Patrick Nielsen

Personal information
- Full name: Patrick Nielsen
- Date of birth: September 18, 1996 (age 29)
- Place of birth: Copenhagen, Denmark
- Height: 1.93 m (6 ft 4 in)
- Position: Defender

Youth career
- 2010–2013: Brøndby
- 2014–2015: AB

College career
- Years: Team / Apps / (Gls)
- 2016: Cincinnati Bearcats / 17 / (0)
- 2018–2019: Michigan State Spartans / 33 / (3)

Senior career*
- Years: Team / Apps / (Gls)
- 2017: Hvidovre / 0 / (0)
- 2017: Nashville SC U23 / 9 / (1)
- 2018–2019: Flint City Bucks / 10 / (0)
- 2020: Atlanta United 2 / 10 / (0)
- 2021–201?: Taarbæk IF

= Patrick Nielsen (footballer) =

Danish footballer (born 1996)

Patrick Nielsen (born September 18, 1996) is a Danish footballer.

==Career==
Nielsen played with the academy teams at Brøndby and AB.

In 2016, Nielsen moved to the United States to play college soccer at the University of Cincinnati. During his freshman year, Nielsen made 17 appearances and tallied two assists. During his sophomore year, Nielsen didn't appear for the Bearcats, but played back in Denmark with Hvidovre IF and in the USL PDL with Nashville SC U23.

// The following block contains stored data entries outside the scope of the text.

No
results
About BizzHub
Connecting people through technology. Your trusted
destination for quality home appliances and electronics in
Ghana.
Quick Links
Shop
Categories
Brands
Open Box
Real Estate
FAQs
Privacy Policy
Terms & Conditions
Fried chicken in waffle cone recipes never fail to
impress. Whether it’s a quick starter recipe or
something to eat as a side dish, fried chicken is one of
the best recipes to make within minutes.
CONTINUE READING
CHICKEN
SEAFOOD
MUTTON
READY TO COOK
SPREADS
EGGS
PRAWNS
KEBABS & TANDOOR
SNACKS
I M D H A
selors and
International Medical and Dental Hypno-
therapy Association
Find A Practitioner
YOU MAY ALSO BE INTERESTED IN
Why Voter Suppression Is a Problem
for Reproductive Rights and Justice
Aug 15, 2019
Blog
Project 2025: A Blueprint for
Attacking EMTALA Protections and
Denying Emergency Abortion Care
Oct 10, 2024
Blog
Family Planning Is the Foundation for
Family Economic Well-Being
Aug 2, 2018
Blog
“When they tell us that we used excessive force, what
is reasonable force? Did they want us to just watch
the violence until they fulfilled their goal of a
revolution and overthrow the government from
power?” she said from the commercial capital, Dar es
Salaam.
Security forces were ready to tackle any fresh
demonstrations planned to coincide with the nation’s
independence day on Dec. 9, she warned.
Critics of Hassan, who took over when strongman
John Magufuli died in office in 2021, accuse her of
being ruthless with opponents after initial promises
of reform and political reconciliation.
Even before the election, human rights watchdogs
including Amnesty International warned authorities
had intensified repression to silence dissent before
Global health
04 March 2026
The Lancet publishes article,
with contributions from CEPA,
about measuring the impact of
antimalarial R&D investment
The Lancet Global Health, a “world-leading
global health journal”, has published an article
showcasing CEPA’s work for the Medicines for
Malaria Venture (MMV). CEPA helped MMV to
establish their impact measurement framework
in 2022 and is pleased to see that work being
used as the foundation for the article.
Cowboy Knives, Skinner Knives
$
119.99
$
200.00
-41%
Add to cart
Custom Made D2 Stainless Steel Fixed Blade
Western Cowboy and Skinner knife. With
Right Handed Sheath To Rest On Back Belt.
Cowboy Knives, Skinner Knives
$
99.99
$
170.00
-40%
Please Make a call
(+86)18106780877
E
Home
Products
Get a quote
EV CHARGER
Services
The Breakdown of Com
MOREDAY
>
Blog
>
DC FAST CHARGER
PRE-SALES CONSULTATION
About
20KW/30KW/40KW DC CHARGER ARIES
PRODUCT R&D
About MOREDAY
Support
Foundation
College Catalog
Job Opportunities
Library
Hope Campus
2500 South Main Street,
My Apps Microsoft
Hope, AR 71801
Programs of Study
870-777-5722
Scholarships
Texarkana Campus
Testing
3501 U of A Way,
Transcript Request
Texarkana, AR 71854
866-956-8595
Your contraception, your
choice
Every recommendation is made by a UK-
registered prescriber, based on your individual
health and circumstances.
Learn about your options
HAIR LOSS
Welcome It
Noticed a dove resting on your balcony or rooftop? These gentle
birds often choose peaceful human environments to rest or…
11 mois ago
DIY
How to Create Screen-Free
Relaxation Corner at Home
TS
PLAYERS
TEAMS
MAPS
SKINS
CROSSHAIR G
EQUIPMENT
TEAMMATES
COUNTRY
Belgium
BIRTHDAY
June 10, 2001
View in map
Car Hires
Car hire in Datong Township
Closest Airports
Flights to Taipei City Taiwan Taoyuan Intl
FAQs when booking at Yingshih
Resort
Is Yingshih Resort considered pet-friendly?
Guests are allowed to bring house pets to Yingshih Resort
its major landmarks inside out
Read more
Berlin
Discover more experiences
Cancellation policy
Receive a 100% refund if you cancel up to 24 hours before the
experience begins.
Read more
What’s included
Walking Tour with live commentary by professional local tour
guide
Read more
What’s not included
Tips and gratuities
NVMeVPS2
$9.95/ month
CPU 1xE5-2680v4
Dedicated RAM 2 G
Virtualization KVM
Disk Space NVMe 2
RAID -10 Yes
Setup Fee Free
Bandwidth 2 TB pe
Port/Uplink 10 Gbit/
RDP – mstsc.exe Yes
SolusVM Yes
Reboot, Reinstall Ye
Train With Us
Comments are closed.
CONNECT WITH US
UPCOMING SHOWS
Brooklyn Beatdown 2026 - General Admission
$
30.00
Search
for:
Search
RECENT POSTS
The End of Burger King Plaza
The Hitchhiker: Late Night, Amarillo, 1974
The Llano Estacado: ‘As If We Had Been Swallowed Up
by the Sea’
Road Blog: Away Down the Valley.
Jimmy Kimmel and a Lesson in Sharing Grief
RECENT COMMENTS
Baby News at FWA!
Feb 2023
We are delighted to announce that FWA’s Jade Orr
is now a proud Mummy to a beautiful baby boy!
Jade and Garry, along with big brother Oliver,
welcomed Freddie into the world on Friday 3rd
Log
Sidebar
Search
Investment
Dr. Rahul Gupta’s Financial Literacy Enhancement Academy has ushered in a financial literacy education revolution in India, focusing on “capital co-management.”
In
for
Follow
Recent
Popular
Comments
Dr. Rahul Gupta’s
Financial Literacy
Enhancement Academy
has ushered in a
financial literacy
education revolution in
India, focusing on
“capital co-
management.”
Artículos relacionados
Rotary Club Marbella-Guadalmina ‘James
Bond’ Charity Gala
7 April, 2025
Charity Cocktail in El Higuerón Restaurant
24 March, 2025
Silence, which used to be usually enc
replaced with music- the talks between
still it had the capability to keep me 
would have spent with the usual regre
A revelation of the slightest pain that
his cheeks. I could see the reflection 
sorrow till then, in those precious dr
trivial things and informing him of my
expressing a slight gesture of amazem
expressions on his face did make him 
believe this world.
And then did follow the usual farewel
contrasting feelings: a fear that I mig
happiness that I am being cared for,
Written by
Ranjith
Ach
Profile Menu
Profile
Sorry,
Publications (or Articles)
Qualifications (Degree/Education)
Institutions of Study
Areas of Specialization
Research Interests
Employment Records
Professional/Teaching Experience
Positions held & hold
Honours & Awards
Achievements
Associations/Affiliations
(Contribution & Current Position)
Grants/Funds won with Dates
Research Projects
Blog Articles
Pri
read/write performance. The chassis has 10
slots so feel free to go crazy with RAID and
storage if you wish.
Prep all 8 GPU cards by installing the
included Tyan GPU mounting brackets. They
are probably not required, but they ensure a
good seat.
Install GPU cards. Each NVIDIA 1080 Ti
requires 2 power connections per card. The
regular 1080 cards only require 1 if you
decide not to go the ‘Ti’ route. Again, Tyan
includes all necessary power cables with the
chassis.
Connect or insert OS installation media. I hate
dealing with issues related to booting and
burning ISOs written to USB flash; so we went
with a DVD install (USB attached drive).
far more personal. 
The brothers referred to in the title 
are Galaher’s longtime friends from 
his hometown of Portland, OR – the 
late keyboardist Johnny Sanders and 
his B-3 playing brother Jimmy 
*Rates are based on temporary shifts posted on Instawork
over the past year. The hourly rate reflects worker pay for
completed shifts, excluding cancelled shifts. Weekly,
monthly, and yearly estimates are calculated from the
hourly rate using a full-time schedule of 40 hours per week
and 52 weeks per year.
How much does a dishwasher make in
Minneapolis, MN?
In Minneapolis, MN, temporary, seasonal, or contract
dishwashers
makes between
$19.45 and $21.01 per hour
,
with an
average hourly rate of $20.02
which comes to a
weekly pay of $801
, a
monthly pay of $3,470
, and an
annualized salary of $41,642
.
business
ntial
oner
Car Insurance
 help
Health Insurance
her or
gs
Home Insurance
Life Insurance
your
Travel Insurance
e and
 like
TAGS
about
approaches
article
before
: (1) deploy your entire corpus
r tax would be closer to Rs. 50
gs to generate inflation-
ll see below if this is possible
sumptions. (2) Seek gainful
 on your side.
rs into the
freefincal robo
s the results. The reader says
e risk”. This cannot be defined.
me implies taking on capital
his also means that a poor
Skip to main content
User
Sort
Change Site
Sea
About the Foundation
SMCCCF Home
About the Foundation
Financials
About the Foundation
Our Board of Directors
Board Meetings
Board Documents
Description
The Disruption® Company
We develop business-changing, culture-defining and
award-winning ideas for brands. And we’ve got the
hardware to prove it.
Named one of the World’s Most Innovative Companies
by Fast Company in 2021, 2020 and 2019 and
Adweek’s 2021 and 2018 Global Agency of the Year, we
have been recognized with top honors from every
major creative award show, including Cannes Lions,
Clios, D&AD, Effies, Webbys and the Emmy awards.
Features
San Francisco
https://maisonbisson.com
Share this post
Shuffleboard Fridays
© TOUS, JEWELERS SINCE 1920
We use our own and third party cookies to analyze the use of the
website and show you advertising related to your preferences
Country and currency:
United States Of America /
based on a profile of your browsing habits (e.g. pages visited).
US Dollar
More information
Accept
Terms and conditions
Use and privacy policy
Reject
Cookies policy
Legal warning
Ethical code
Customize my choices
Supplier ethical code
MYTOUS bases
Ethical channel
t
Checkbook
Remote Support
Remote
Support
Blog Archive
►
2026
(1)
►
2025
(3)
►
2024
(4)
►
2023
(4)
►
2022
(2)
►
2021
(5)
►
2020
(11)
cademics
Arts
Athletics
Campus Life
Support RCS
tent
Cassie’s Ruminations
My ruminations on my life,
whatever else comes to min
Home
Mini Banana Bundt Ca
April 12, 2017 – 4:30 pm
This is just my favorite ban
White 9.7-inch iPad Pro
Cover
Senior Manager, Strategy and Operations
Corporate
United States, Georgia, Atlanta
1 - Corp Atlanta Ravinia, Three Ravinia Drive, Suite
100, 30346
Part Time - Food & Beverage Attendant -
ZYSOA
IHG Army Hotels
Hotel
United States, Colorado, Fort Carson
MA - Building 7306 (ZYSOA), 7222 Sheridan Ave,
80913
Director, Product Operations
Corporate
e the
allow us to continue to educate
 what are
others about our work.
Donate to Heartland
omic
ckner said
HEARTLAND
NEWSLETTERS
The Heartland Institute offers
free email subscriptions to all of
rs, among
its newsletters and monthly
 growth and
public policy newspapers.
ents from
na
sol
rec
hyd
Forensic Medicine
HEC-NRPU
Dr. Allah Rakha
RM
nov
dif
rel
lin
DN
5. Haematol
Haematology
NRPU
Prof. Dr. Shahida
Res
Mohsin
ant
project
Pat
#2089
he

In 2018, Nielsen transferred to Michigan State University, where he played for two seasons, making 33 appearances, scoring three goals and tallying two assists for the Spartans.

Nielsen also appeared in the USL League Two with Flint City Bucks in 2018 and 2019.

On 9 January 2020, Nielsen was selected 23rd overall in the 2020 MLS SuperDraft by Atlanta United. On 29 June 2020, it was announced that Nielsen would join Atlanta's USL Championship side Atlanta United 2. He made his professional debut on 5 August 2020, appearing as a half-time substitute during a 1–1 draw with Charleston Battery.

Nielsen left the club at the turn of the year when his contract expired and returned to Denmark, where he began playing for the amateur club Taarbæk IF.